As the first step, the modified PSO is tested using CMU House Sequence. Here the first image is taken and is translated by various levels. The reference image is translated by various units, in x and y directions, to create the set of float images. A total of M = 20 particles are initialized uniformally in the search space. The parameters c1 and c2 are set to 2. Mutual Information (MI) between the input image is used as the cost function. Registration is performed using both the traditional PSO and the proposed PSO algorithms. In order to analyze the registration accuracy, Root Mean Square Error (RMSE) between the reference image \(I_R(x, y)\) and the registered float image \(I_F(T(x,y))\) is calculated using Eq. 4.

$$\begin{aligned} RMSE = \sqrt{\frac{1}{N} \sum _{i=1}^{N} (I_R(x, y)- I_F(T(x,y)))^{2}} \end{aligned}$$
(4)

Table 2 summarizes the results for both these algorithms over 20 independent runs for the given set of input images. Total number of iterations for both the algorithms are set to N = 200.

Table 2. Translation
Table 3. Rotation
Fig. 2.
figure 2

Reference Image, Float Image, PSO output, Proposed PSO Output

4.2 Rotation

The second set of experiments were designed to analyze the effectiveness of the modified PSO for images with varying degrees of rotations. Images from NewYork data set are utilized for this. The first image in this dataset is fixed as the reference image and the remaining 34 images are used to create the float image set. Registration is performed using both the traditional PSO and the modified PSO. 20 independent runs were carried out for each input image set and the best values are selected. Here for images from 1 to 10, the parameter setting for the experiments was the following. A total of M = 20 particles are initialized uniformally in the search space, c1 and c2 are set to 2, N = 200. Mutual Information (MI) between the input images is used as the cost function. Preliminary results are included in Fig. 2 and the results are summarized in Table 3.

4.3 Translation and Rotation

The final set of experiments were designed to analyze the effectiveness of the modified PSO for images with varying degrees of translations and rotations using images from NewYork data set. Float images are created by translating each image by +5, +10 and +15 units in both x and y directions. Relevant parts of the results are compiled in Table 4.

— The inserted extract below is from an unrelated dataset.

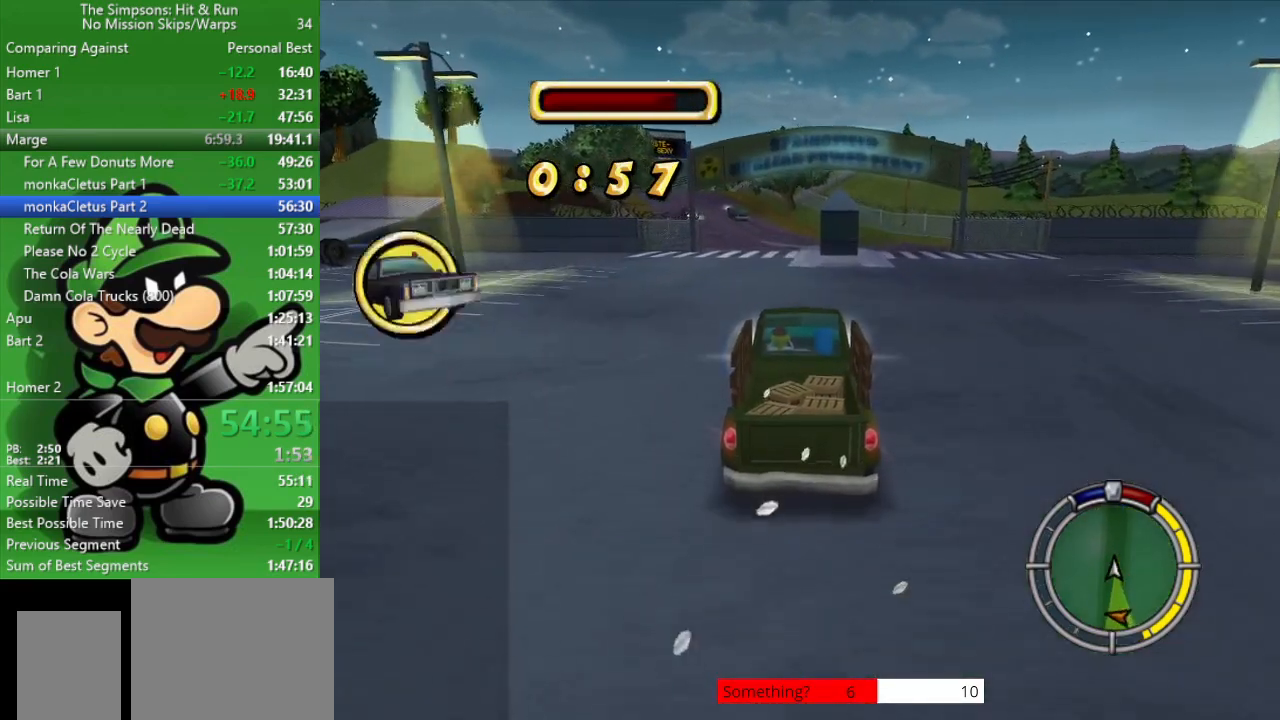
{"buttons": ["CIRCLE"], "left_stick": "center", "right_stick": "center", "events": []}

Table 4. Rotation and Translation +15 in x and +15 y direction

5 Summary

It is quite visible that the proposed PSO algorithm could optimize the benchmark functions for different dimensions. Various experiments were designed to demonstrate the efficiency of the modified PSO in achieving maximum similarity between the reference and float images; thus achieving registered images. The proposed PSO algorithm shows better average RMSE value and it acquired better similarity between the input images. It is evident from the convergence characteristics that the improved PSO attains better MI in fewer iterations and the best values for transformation parameters are sought in the remaining iterations. Generally area-based image registration methods mostly survive when the distortion between the input images is small. Here, the proposed algorithm guarantees highly acceptable solutions even in the case of large deformations between the reference and float images.